- **Document**

**********

Joong Ang Ilbo
1/8/2007
North Korean leader Kim Jong-il has maintained his power since the death in 1994 of his father, Kim Il Sung, the communist country’s founder. A recent study showed that following in the footsteps and shadow of Kim Jong-il is the key to becoming a member of the reclusive regime’s elite. It pays to be a general as well, and being a member of Mr. Kim’s family by birth or marriage doesn’t hurt either.
The JoongAng Ilbo and Cyram, a specialist institute in social network analysis, studied the career backgrounds of the North’s 50 most influential figures after Mr. Kim and compared what took to become a member of that elite in 1994 and in 2006. The earlier ranking of the elite was based on the seating chart for Kim Il Sung’s funeral in 1994, a de facto ranking of its official hierarchy. That list was compared to a new 2006 list created as a result of the study.
For the new list, profiles of North Korean officials from the National Intelligence Service and the Unification Ministry were analyzed. The study also took account of seating charts and other rankings announced by Pyongyang last year to compile a list of the top 50 officials after Mr. Kim.
The study showed that in 1994, 29 of the 51 top leaders were members of the politburo, or executive organization, of the Workers’ Party. By last year, however, only eight of the 50 top officials were members.
“Since 1993, vacancies in the politburo after officials there died, were executed or defected have not been filled,” a South Korean intelligence official said. “Since then, the politburo has lost some of its power and the secretariat of the party has gained in influence.”

**********

- **Provided records**
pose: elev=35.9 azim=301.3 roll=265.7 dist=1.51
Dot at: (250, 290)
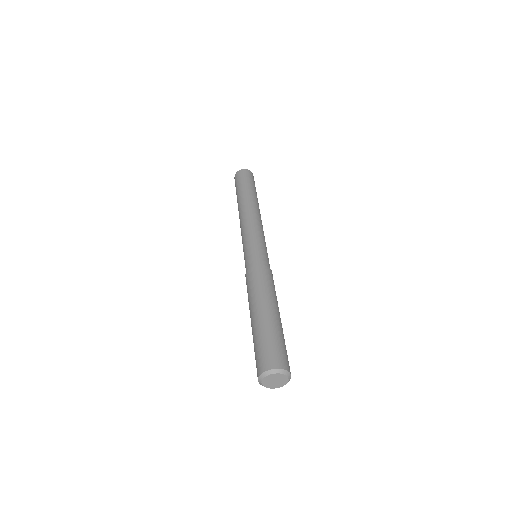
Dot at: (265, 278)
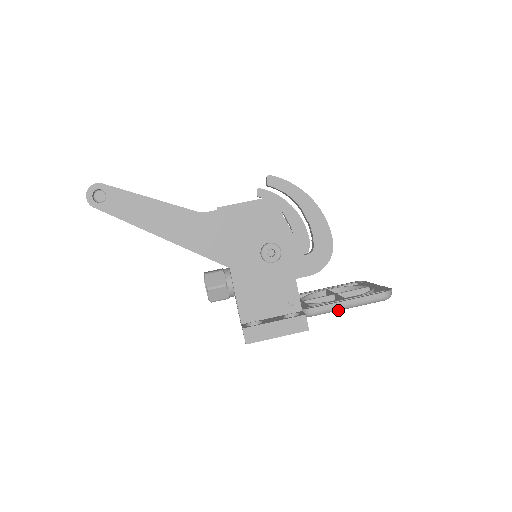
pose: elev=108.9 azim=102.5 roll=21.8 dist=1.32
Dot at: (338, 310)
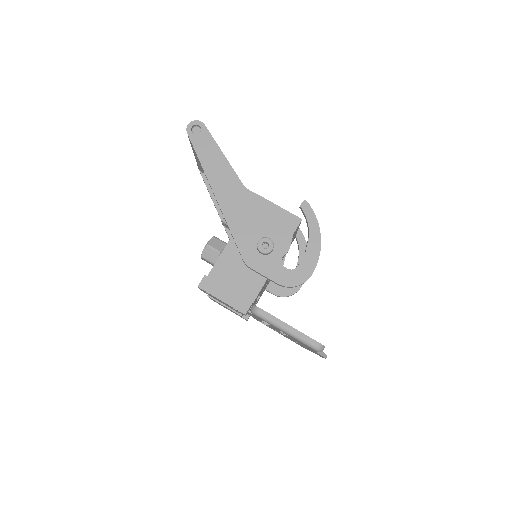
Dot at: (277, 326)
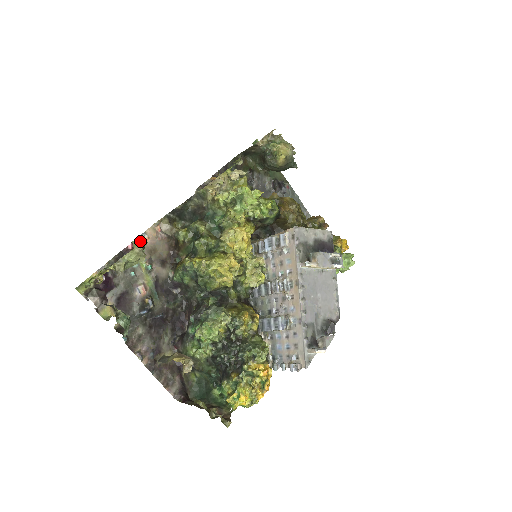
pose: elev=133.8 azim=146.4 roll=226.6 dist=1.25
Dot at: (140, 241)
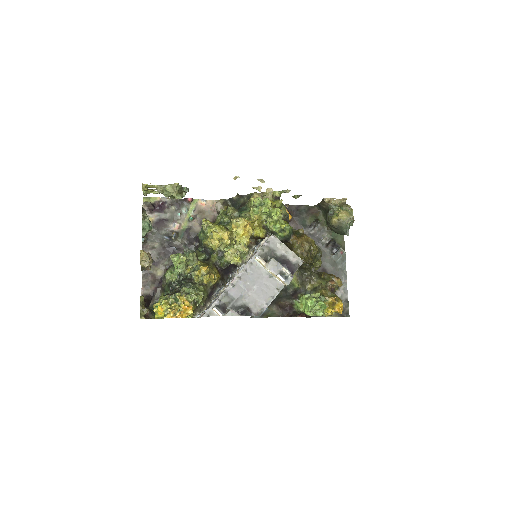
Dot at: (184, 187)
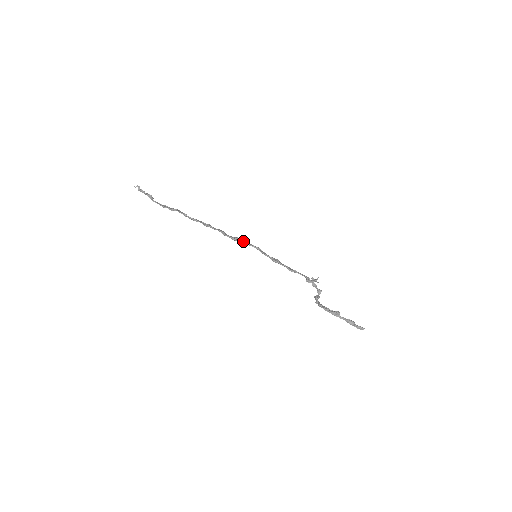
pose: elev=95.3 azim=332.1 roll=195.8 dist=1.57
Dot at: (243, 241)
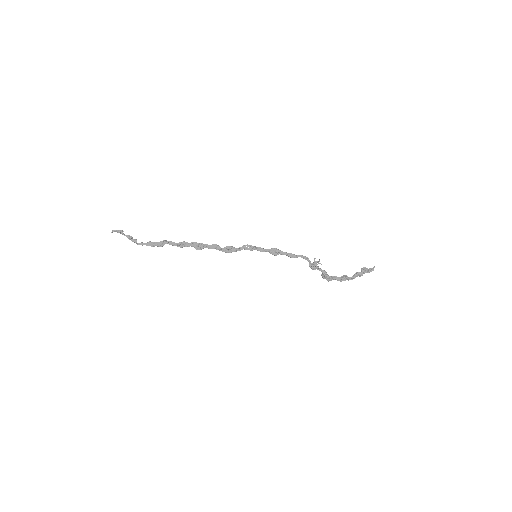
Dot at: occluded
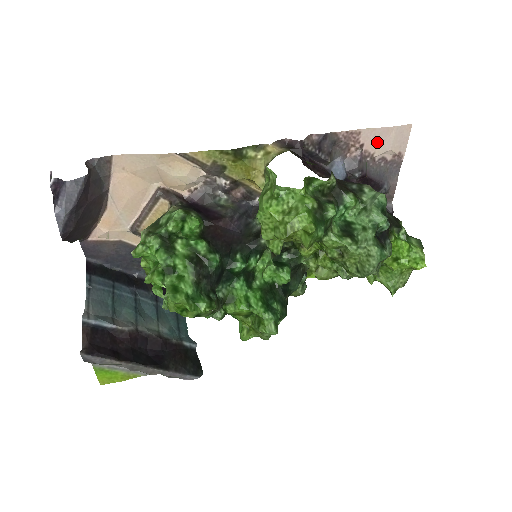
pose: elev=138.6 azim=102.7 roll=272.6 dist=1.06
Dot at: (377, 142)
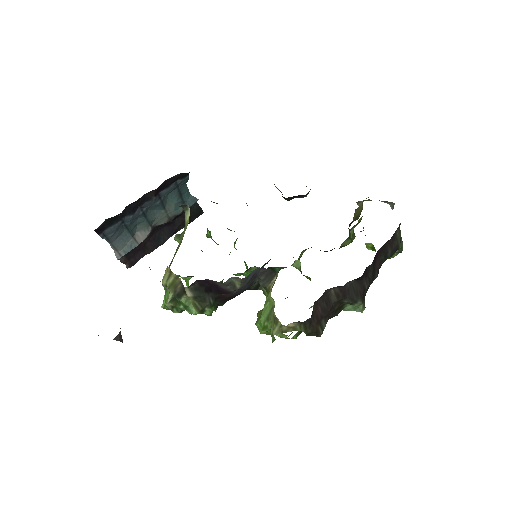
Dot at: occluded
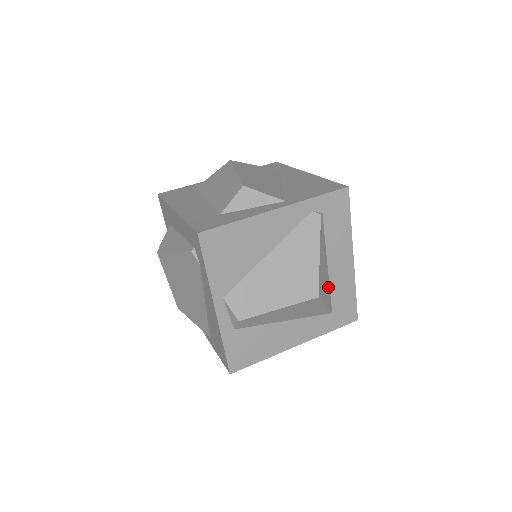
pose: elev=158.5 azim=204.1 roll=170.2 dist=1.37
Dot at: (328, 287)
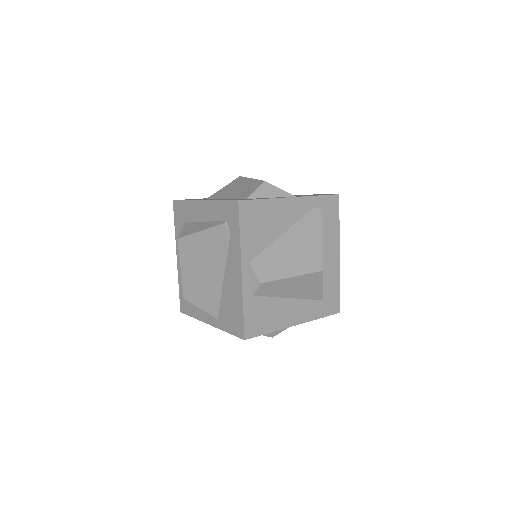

**********

- **Required actions**
• 1. Output everything in the article on North Korea's ruling elite from "Joong Ang Ilbo" down to "doesn’t hurt either.", copied word for word.
• 2. Return everything in the listing, from its first line down to and including the line containing "Dot at: (184, 187)", repeated verbatim and with the pictures left out.

- **The replies**
• 1.
Joong Ang Ilbo
1/8/2007
North Korean leader Kim Jong-il has maintained his power since the death in 1994 of his father, Kim Il Sung, the communist country’s founder. A recent study showed that following in the footsteps and shadow of Kim Jong-il is the key to becoming a member of the reclusive regime’s elite. It pays to be a general as well, and being a member of Mr. Kim’s family by birth or marriage doesn’t hurt either.

• 2.
pose: elev=35.9 azim=301.3 roll=265.7 dist=1.51
Dot at: (250, 290)
Dot at: (265, 278)
pose: elev=108.9 azim=102.5 roll=21.8 dist=1.32
Dot at: (338, 310)
Dot at: (277, 326)
pose: elev=133.8 azim=146.4 roll=226.6 dist=1.25
Dot at: (140, 241)
Dot at: (184, 187)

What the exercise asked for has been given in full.